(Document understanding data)
-=-=-=-=-
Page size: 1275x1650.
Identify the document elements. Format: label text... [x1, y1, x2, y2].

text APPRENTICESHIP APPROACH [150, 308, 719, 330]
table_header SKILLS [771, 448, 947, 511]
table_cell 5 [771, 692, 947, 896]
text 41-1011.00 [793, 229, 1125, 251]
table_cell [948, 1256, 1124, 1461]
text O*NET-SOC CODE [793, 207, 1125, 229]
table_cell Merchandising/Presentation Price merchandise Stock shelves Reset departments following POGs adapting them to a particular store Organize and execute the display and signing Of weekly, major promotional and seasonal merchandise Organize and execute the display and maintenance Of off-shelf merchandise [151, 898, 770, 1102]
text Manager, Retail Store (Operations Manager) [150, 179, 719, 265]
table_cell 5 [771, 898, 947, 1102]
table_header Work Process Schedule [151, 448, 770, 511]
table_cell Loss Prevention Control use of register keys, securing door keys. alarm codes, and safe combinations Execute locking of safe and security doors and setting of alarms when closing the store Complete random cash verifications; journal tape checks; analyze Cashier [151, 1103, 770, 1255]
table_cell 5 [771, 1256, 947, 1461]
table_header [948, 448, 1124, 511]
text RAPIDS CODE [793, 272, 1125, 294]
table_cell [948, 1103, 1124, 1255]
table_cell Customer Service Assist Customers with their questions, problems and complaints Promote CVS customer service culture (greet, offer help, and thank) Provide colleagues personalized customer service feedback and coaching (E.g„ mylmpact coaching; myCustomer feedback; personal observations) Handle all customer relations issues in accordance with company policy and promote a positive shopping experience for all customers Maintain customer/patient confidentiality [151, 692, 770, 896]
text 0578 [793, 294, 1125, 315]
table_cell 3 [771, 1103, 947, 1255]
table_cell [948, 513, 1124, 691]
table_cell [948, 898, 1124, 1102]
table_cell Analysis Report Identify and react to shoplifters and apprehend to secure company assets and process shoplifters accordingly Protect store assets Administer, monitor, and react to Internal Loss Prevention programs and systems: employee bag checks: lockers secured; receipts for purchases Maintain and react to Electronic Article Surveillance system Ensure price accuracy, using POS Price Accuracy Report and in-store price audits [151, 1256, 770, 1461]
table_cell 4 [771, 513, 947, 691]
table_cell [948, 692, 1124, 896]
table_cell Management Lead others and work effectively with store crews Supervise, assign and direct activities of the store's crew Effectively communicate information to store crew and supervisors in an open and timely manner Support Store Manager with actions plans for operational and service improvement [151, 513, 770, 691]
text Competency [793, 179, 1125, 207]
-=-=-=-=-
**REQUIREMENT:** Please show each line in the records above that contains "Manager".

**ANSWER TO THIS TASK:**
text Manager, Retail Store (Operations Manager) [150, 179, 719, 265]
table_cell Management Lead others and work effectively with store crews Supervise, assign and direct activities of the store's crew Effectively communicate information to store crew and supervisors in an open and timely manner Support Store Manager with actions plans for operational and service improvement [151, 513, 770, 691]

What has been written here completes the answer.